Every novel has them; the often dreaded info dump. Long paragraphs of backstory crammed in either as uncomfortable, droning dialogue between characters or pages of omnipotent exposition on past events are supposedly frowned upon from the opinions I have been gathering. Yet, surprising, every novel that I have read in recent memory has contained them. For something so universally reviled, it sure does get included quite often as a tool an author to pass information on the reader.
I refer to this as the “And then …. Nothing happened” part of the story. For example, I am reading Theft of Swords right now and I swear that, literally, nothing of great importance has happened in quite some time. I just got done with a passage of the book where there was a long discussion about the various gods of the world just to get the reader informed about who they are. Interesting from a backstory component, but a little uncomfortable and seemingly out of place. That followed what amounted to a lot of travel to the location of a secret prison, which itself followed a lot of information on a monetary that was burned down.
Don’t get me wrong. So far the book is good even if I think some of the recent info dumping currently going on could have been broken up. But I hear it all the time from people who think they know so much about how to write that these sorts of methods for conveying backstory sink a story’s chances of being published. Obviously not!
I am told by people, other writers mostly, that I have too much info dumping in drafts they are critiquing. They tell me how such sequences are too long. They tell me how I must take them out or never be published. Then I show then passages from books where there are info dumps three times as long and make he obvious point that those books were published. I ask them how is their opinion valid in the face of evidence to the contrary. To that question I get a lot of convoluted answers, but never any that really answer the question.

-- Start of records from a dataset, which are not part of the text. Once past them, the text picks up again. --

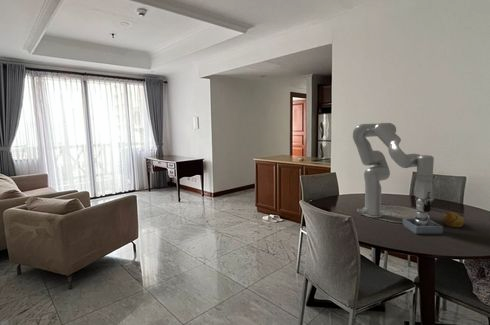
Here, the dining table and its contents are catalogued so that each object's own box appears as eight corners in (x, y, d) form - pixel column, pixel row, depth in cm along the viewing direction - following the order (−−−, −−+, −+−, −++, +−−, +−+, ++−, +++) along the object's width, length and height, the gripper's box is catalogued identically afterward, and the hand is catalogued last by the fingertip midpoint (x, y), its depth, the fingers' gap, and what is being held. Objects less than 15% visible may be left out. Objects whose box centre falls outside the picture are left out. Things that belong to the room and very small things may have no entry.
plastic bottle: (422, 225, 163) (424, 191, 161) (430, 229, 156) (433, 194, 154) (411, 225, 163) (413, 191, 160) (419, 230, 156) (421, 194, 154)
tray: (416, 234, 153) (416, 227, 152) (402, 225, 166) (402, 218, 166) (442, 233, 152) (443, 226, 152) (426, 224, 166) (427, 218, 166)
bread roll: (440, 220, 173) (441, 207, 172) (459, 222, 169) (460, 209, 168) (444, 227, 162) (445, 213, 161) (465, 229, 158) (466, 215, 156)
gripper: (408, 175, 164) (407, 205, 167) (427, 181, 147) (425, 214, 149) (421, 174, 164) (420, 204, 166) (441, 180, 147) (439, 214, 149)
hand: (422, 209), depth 158 cm, fingers open, 7 cm apart
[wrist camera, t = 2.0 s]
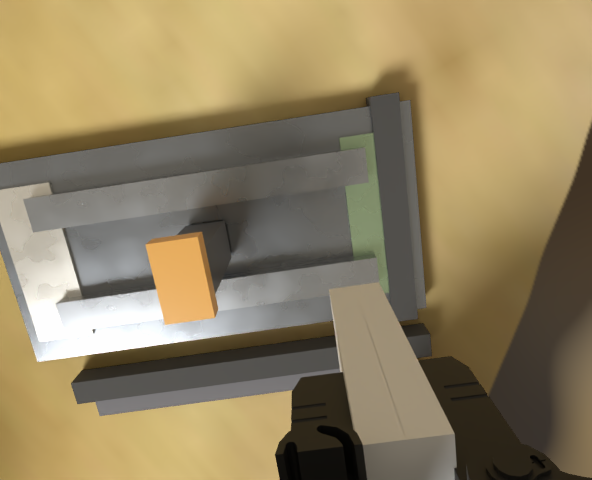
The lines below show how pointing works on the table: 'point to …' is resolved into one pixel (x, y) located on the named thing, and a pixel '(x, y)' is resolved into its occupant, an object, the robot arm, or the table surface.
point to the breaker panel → (191, 211)
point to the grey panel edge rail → (394, 203)
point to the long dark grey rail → (217, 374)
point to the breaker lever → (189, 271)
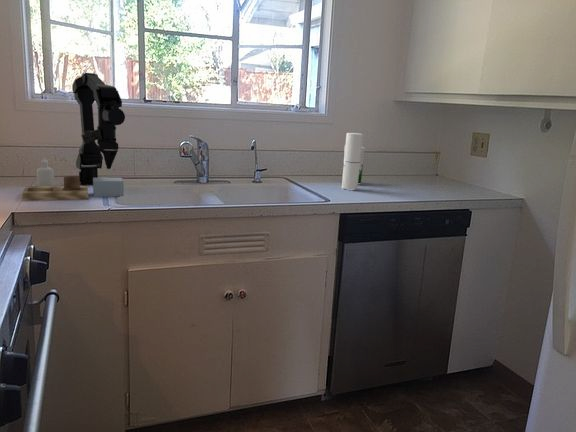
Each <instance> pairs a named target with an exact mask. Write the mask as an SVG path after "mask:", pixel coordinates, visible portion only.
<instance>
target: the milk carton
mask: <svg viewBox="0 0 576 432" xmlns="http://www.w3.org/2000/svg"><path fill="white" fill-rule="evenodd" d="M343 146H344V150H343V151H344V152H343V153H344V154H343V155H344V156H345V145H343ZM365 151H366V147H364V146H362V148H361V158H360V168H359V178H358V183H362V177H363V168H364V167H363V166H364V158H365V157H364V156H365ZM344 156H343V157H344ZM343 167H344V163H343V165H342V168H343ZM341 178H343V174H342V176H341Z"/></svg>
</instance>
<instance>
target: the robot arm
mask: <svg viewBox="0 0 576 432" xmlns="http://www.w3.org/2000/svg"><path fill="white" fill-rule="evenodd" d="M71 86H72V88H71V89H72V93H73V95H74V96H73V98H74V99H75V101H76V102H77V104H78V105H79V112H80V114H79V115H80V123H81V124H80V125H81V135H80V136H81V138H82V143H81V145H80V146H79V148H78V154H77V157H76V161H75V165H76V166H75V167H76V169H78V170H79V171H78V176H80V186H89V185H91V186H93V178H99V174H98V173H99V171H98V169H102V167H103V158H104V163H105V164H104V165H105V166H106V169H107V170H110V169H111V168H112V166H113V163H114V161H115V159H116V156H117V154H118V152H119V151H118V150H119V143H118V142H117V135H116V130H117V126H120V125H122V124H123V123H124V122H125V120H126V115H125V112H124V111H123V110H122V109H121V108H122V107H123V105H122V104H123V100H122V98H121V95H120V93H119V91H118V90H117V87H115V86H113V85H109V84H106V83H105V82H104V81H103V80H102V79H101V78H100V77H99V75H98V74H97V73H92V72H82V75H81V76H78V77H77V78H75V79H74V81H73V83H72V85H71ZM94 102H95V103H96V106H97V107H96V108H97V119H98V120H97V121H98V123H97V127H96V128H97V129H95V124H94V123H95V122H94V121H95V120H94V108H93V104H94ZM96 141H97V142H96Z"/></svg>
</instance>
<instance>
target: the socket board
mask: <svg viewBox="0 0 576 432" xmlns="http://www.w3.org/2000/svg"><path fill="white" fill-rule="evenodd" d="M88 189H89V188H88V185H80V190H69V191H64V185H54V186H37V185H35V186H34V185H33V186H32V185H31V186H30V185H29V186H25V187H24V189H23V191H22V193H21V195H22V199H21V200H22V201H23V202H24V201H25V202H26V201H28V202H29V201H32V202H33V201H73V200H74V201H77V200H78V201H79V200H82V201H84V200H89V190H88Z"/></svg>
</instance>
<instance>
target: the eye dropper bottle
mask: <svg viewBox="0 0 576 432" xmlns="http://www.w3.org/2000/svg"><path fill="white" fill-rule="evenodd" d="M49 166H50V165H49V161H48V160H47V158H46V156H43V157H42V160H40V167H38V168H37V169H36V186H55V174H54V173H55V171H54V169H53V168H52V167H49Z"/></svg>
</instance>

People might complain about info dumps in stories, but the facts are that they exist. And they exist often. And the funniest thing is some of my fellow writers who are critiquing my current works are some of the worst offenders because I have been reading their drafts as well. One lady, for example, complained that a three paragraph sequence (3/4 of a page) putting some backstory forth was “too long” just as a “general rule of thumb”. Yet her most recent work has nearly 4,000 words, some fifteen pages, of backstory dumped in one instance!
I am sure that there are horrendous examples of the info dump that are unreadable. I know, even though I cannot think of them off the top of my head, they exist. I think most people that hate the dumping of backstory remember only the worst of the worst and then proclaim all as bad.
I do not fear using the info dump however. In my own writing I try to keep them small and within the flow of the story and not let the reader get drawn too far away from the here and now and what the characters are currently doing. Hopefully I am succeeding so that my own little info dumps don’t get lumped in with the worst of them.